> The problem:
Transcribe, word for word and without additions, each line below from the one containing "гарантовано: що встигне вирости після" through the one containing "totrasporto", both ends included.

[[ Record set, beginning ]]

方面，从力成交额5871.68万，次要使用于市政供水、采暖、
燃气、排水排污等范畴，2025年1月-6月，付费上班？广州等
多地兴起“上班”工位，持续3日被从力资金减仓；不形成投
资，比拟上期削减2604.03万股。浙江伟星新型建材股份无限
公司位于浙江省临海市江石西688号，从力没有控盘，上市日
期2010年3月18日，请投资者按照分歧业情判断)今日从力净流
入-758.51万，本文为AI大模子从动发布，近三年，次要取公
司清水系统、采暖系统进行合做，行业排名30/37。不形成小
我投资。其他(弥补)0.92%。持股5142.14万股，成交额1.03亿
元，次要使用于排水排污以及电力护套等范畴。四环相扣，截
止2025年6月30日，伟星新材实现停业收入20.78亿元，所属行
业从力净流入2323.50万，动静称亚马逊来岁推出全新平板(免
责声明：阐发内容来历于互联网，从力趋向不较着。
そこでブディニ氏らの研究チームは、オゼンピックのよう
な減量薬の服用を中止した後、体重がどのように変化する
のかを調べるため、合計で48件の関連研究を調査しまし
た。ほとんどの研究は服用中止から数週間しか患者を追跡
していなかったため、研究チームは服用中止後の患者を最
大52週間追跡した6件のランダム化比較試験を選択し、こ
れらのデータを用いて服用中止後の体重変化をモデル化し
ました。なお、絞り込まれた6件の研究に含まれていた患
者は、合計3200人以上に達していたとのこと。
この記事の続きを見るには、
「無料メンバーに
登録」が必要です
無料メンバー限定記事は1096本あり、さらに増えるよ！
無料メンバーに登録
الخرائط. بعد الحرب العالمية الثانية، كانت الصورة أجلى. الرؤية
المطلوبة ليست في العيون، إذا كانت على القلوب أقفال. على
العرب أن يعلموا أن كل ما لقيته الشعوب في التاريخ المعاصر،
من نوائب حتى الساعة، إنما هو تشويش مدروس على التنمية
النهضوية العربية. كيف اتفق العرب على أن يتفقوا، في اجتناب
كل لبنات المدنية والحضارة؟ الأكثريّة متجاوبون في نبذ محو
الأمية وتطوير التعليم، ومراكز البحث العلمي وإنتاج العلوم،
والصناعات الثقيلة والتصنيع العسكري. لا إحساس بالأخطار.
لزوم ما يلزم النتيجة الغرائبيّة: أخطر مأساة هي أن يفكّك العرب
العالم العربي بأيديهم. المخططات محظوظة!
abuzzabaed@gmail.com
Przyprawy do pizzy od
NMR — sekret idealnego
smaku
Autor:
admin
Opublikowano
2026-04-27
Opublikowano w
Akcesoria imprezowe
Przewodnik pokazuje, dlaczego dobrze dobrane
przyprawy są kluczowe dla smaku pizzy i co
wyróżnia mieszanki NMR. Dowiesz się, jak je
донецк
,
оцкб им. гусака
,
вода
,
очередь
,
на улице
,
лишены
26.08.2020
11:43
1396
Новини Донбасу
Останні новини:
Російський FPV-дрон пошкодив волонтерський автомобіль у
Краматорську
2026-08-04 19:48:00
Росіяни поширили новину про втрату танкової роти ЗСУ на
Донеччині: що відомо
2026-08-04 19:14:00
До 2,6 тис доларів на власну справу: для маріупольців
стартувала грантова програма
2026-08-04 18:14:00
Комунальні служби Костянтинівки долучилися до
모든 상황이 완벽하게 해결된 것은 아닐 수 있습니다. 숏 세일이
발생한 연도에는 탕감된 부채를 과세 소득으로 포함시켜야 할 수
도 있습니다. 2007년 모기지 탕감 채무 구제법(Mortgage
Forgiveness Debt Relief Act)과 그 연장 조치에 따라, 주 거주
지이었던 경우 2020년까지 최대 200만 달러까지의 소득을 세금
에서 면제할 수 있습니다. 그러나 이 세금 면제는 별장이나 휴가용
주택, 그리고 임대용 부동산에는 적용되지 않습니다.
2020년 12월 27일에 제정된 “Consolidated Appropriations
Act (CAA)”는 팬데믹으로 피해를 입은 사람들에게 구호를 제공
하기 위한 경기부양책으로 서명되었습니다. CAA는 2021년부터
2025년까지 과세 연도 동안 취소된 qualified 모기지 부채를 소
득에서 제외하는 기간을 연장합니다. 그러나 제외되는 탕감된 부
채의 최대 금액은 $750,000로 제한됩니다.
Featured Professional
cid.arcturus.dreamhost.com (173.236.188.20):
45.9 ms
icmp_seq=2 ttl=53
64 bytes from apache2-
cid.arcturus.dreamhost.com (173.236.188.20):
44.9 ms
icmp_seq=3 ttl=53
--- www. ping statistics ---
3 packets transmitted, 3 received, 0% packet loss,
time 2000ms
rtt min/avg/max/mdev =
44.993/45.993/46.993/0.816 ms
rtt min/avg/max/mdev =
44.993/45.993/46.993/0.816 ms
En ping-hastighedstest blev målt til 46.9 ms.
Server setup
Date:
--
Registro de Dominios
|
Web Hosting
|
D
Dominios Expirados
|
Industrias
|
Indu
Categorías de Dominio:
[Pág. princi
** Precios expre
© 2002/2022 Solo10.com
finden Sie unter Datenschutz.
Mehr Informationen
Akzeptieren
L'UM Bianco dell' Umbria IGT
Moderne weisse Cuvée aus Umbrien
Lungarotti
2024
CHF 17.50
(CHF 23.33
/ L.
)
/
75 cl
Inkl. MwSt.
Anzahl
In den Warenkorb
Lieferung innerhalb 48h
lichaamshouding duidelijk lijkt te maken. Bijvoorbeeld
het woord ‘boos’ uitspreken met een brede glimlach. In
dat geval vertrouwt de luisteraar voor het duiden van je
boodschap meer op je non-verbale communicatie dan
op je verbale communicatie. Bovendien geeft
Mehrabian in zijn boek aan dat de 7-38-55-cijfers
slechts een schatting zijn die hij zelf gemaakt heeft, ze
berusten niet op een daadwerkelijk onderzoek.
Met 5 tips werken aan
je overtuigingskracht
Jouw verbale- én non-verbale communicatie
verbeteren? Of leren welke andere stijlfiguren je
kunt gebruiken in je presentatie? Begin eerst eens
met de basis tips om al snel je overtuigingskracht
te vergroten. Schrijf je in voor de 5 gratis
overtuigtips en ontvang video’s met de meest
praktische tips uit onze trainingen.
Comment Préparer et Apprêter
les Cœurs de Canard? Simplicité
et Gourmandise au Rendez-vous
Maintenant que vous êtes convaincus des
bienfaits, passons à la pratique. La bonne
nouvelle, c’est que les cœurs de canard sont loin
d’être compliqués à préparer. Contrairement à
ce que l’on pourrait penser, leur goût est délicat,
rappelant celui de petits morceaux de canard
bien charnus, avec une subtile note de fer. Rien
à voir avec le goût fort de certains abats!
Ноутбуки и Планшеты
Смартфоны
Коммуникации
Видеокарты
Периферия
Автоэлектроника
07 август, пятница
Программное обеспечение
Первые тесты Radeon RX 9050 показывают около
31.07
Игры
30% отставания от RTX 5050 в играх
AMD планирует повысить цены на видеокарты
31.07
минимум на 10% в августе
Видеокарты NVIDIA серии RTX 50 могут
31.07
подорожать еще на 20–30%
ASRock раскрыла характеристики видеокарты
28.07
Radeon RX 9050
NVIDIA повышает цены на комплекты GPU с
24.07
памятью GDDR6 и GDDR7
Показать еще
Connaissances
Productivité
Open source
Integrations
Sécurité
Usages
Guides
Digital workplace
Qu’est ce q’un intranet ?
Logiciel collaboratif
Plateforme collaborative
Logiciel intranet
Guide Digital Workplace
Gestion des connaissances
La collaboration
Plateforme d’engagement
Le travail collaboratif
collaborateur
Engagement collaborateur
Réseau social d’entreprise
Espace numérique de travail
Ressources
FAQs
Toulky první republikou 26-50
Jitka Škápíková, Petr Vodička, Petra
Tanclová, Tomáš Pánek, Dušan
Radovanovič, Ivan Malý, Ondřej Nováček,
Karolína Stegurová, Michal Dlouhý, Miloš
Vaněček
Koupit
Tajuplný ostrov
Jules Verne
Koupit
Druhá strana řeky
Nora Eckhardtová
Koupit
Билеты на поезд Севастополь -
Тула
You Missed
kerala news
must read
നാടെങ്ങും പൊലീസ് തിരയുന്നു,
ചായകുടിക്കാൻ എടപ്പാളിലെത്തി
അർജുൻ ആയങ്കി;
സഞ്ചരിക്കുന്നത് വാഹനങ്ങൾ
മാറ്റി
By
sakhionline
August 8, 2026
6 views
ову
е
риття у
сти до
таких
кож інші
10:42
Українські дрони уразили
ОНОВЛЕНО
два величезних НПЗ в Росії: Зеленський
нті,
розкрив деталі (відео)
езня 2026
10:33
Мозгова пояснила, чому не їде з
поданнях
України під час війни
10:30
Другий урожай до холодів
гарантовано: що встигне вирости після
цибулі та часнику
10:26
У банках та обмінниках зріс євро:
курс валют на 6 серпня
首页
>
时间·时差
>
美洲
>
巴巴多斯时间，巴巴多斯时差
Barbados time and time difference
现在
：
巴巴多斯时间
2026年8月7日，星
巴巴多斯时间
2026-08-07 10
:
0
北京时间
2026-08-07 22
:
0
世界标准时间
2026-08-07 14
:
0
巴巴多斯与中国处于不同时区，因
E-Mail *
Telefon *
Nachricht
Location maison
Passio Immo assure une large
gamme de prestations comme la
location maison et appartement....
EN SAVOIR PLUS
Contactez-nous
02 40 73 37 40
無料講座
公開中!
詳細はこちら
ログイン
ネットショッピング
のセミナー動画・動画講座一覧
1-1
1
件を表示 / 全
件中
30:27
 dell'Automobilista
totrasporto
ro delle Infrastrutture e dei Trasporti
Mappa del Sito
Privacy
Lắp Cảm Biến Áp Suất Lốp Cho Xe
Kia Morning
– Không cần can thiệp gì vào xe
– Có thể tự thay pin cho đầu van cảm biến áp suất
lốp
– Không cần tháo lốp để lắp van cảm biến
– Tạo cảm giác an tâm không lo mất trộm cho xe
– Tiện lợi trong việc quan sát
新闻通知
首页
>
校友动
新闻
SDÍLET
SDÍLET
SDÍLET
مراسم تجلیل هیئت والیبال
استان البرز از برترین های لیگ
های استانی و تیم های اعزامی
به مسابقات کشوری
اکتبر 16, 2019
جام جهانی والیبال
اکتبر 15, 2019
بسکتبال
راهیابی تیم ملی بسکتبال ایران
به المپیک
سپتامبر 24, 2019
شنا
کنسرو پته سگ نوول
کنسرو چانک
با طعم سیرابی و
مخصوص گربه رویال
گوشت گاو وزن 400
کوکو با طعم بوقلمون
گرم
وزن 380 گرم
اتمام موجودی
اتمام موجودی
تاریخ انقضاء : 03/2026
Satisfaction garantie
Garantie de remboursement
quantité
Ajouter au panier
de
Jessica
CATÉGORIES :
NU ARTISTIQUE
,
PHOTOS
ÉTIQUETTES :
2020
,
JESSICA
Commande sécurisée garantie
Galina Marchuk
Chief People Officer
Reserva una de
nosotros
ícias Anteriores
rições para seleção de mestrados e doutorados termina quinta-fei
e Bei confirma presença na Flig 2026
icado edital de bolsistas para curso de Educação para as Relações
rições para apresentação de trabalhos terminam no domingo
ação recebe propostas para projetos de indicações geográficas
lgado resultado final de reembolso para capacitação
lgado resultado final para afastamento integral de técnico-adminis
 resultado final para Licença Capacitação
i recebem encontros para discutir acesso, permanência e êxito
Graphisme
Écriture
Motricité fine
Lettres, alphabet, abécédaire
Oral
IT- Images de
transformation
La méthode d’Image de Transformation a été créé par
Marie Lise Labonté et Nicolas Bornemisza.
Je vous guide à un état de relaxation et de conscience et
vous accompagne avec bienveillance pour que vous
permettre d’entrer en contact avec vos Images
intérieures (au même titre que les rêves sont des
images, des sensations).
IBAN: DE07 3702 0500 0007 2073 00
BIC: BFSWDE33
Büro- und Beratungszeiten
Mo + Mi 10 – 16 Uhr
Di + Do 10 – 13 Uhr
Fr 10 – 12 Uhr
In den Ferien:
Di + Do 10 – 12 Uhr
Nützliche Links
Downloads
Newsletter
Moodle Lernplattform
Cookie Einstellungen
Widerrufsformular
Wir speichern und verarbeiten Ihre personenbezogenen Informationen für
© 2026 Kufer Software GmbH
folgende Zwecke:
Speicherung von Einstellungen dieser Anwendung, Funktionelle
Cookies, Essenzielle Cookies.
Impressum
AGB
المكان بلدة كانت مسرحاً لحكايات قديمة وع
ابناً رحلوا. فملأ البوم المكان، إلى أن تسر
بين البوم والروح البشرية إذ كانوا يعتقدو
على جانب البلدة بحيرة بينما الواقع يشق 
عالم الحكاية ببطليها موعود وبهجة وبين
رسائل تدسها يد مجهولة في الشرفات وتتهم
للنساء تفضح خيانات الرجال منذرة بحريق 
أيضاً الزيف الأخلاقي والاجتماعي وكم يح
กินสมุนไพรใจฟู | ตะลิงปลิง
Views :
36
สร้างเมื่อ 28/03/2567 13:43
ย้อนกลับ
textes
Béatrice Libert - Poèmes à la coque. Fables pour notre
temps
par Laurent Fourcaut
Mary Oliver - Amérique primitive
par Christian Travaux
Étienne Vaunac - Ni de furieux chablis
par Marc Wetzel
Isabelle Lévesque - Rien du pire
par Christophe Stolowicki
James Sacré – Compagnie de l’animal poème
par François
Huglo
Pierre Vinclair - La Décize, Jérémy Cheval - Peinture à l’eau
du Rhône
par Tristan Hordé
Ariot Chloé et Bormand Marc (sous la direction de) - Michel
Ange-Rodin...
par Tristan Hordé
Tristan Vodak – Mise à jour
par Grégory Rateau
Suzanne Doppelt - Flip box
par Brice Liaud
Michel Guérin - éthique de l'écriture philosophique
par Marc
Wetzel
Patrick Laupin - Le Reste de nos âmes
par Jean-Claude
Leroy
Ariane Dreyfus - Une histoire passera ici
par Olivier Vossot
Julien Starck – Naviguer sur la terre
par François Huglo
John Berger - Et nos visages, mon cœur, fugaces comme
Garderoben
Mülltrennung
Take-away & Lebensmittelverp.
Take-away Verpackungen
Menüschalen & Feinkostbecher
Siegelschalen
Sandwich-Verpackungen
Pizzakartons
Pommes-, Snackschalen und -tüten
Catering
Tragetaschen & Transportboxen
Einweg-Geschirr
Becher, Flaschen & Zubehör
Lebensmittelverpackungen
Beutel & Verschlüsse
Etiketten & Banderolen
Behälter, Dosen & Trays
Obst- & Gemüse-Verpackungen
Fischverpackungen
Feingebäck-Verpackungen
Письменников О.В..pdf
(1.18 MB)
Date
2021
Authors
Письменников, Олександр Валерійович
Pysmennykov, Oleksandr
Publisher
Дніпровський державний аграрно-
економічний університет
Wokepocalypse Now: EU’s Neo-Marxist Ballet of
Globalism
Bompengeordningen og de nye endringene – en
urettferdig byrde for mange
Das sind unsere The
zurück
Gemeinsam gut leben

[[ Record set, end ]]

> Solution to the problem:
гарантовано: що встигне вирости після
цибулі та часнику
10:26
У банках та обмінниках зріс євро:
курс валют на 6 серпня
首页
>
时间·时差
>
美洲
>
巴巴多斯时间，巴巴多斯时差
Barbados time and time difference
现在
：
巴巴多斯时间
2026年8月7日，星
巴巴多斯时间
2026-08-07 10
:
0
北京时间
2026-08-07 22
:
0
世界标准时间
2026-08-07 14
:
0
巴巴多斯与中国处于不同时区，因
E-Mail *
Telefon *
Nachricht
Location maison
Passio Immo assure une large
gamme de prestations comme la
location maison et appartement....
EN SAVOIR PLUS
Contactez-nous
02 40 73 37 40
無料講座
公開中!
詳細はこちら
ログイン
ネットショッピング
のセミナー動画・動画講座一覧
1-1
1
件を表示 / 全
件中
30:27
 dell'Automobilista
totrasporto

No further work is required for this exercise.